A South Australian Federal independent senator called for an enquiry into the state’s power situation. He wants to see “robust independent analysis” to learn from the incident and determine whether the state’s energy mix made it more vulnerable to outages. The Premier was keen to point the finger of blame on the weather. Unfortunately, this is the first time an entire state had a complete blackout. It is not the first time South Australia has had major power problems or severe price spikes.
The state’s grid went down because a lightning strike at one power plant, around 80,000 lightning strikes across the state and the loss of 22 large transmission towers led to a power surge across the inter connectors. As soon as that happened, safety circuits shut down the whole grid.
The grid was down for many hours, as was the emergency 000 service. With no power, there were no streetlights, no traffic lights, no trams, and no pumps at gas stations. There was gridlock and many people were stranded at work, with no way to get home easily. Some people were stuck in elevators.
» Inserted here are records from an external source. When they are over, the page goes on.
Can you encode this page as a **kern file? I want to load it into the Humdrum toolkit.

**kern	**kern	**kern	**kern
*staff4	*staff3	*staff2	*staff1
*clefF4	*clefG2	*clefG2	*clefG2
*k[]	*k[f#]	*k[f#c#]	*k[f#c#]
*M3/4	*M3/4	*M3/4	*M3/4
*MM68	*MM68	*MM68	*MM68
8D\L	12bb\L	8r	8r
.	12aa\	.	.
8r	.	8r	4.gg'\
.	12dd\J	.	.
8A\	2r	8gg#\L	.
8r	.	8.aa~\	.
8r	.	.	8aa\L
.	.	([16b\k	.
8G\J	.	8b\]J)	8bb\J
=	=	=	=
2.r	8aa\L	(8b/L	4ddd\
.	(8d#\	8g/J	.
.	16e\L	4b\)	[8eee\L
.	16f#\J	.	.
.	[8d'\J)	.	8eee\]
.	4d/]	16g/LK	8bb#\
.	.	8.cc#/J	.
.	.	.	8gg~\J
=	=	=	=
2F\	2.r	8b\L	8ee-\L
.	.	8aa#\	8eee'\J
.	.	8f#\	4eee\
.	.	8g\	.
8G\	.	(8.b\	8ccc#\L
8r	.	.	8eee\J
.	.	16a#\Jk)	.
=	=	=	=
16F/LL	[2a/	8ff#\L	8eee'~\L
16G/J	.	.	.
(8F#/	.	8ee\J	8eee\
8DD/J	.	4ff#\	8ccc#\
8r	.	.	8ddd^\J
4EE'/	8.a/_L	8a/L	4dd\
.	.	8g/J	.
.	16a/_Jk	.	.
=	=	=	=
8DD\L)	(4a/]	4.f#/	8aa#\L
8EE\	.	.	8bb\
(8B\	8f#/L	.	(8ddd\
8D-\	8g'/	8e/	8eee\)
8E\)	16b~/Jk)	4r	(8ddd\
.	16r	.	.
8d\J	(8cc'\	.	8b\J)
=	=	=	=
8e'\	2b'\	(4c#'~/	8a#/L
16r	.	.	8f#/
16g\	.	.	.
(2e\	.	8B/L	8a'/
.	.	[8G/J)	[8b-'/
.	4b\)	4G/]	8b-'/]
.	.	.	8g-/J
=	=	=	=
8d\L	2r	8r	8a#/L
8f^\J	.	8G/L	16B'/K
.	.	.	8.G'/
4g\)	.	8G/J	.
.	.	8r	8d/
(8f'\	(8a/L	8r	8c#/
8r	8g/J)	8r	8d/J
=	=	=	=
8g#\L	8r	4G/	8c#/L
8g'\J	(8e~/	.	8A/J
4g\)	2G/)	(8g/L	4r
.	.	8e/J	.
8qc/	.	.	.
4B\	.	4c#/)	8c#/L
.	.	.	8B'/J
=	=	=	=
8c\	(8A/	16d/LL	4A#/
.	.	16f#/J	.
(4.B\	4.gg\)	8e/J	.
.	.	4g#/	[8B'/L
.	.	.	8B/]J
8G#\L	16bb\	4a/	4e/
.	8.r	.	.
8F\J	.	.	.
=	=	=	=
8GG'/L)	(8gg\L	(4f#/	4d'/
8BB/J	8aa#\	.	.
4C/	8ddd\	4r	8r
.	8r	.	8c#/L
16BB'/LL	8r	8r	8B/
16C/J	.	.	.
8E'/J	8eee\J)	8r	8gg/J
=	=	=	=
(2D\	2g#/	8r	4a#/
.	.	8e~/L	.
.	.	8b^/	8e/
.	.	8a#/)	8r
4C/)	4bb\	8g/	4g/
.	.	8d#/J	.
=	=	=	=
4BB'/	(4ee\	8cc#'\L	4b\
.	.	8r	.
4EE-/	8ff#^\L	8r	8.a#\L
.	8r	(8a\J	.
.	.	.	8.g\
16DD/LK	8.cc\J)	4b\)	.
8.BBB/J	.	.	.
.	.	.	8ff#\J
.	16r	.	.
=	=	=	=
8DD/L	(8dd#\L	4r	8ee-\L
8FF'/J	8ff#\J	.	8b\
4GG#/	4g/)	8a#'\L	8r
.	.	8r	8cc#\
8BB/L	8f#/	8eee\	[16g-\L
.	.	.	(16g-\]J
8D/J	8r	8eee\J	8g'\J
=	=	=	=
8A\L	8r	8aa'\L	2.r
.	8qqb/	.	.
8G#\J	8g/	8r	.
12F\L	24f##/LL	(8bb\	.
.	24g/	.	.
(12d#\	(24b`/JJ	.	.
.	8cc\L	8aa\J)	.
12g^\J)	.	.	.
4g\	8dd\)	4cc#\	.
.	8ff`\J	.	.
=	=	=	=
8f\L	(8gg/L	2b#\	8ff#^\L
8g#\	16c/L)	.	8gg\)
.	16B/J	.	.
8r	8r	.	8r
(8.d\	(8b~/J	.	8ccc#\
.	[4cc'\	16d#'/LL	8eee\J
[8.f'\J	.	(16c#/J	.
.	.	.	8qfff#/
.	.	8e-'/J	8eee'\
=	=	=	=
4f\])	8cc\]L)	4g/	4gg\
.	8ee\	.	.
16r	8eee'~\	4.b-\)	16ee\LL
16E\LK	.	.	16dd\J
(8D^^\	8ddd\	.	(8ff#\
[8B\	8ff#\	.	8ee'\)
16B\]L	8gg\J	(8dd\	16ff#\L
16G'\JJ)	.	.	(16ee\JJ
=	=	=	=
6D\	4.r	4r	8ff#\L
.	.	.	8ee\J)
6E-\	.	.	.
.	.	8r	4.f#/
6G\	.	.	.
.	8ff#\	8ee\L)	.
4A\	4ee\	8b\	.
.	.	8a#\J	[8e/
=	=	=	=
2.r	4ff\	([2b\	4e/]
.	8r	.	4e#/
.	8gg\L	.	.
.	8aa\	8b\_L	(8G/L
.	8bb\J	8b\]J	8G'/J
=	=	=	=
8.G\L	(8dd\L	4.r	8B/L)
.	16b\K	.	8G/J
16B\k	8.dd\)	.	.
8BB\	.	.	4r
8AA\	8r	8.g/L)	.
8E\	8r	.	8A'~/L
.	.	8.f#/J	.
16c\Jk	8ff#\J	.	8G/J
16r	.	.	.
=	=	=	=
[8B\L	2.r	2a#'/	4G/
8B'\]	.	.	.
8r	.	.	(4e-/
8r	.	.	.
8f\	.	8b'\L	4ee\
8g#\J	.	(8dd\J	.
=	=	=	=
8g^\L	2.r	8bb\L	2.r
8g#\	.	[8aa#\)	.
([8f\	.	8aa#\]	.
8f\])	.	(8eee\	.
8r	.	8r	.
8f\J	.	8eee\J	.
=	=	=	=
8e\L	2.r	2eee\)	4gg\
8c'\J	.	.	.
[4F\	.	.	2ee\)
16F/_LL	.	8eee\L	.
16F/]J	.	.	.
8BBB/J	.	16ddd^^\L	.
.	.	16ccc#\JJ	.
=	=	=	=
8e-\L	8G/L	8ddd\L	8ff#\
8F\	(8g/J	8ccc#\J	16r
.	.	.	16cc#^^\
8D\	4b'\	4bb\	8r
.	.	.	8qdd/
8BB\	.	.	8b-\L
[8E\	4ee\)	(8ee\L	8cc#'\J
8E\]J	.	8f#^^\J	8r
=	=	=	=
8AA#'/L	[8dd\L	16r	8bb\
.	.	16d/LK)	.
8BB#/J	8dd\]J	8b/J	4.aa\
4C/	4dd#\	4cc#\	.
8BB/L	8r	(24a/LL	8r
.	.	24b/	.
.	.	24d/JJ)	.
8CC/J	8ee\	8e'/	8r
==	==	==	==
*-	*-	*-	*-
Hospitals and emergency services with their own generators were affected in minor ways, but many of them can last up to 72 hours under their own power.
With no power across the whole state overnight, no lights and no way for many people to cook food, and no TV, it wasn’t a good night. Phones and the internet on mobiles was still working in some places, allowing people to connect.
The next morning, more than 12 hours after the blackout started, many country areas are still without power.
It could be that while this is not good for the people of South Australia, it may be a warning for them and others that the power grid needs to be more resilient. Unfortunately, humans often don’t learn from history.
In April 2013, in another power scandal, 14,000 wind generators around the world sat idle. At that time, the UK had more than 3,500 wind turbines. Their wind-generated power was less than one gas-fired power plant, whose cost is a small fraction of wind power. In November 2015, South Australia was subject to rolling blackouts.
Last month, it was reported that South Australians had a very unpleasant surprise when their power bills arrived. When wind power failed to produce enough power, the lights were kept on thanks to gas-powered stations in Victoria. Due to supply and demand, and variable rates, the cost of that power spiked to $13,100 per MegaWatt, leading to the nasty surprise.
The bad weather is not over, and many people are still without power. It seems strange that the whole state could suffer such a lengthy outage, even in areas unaffected by the storm.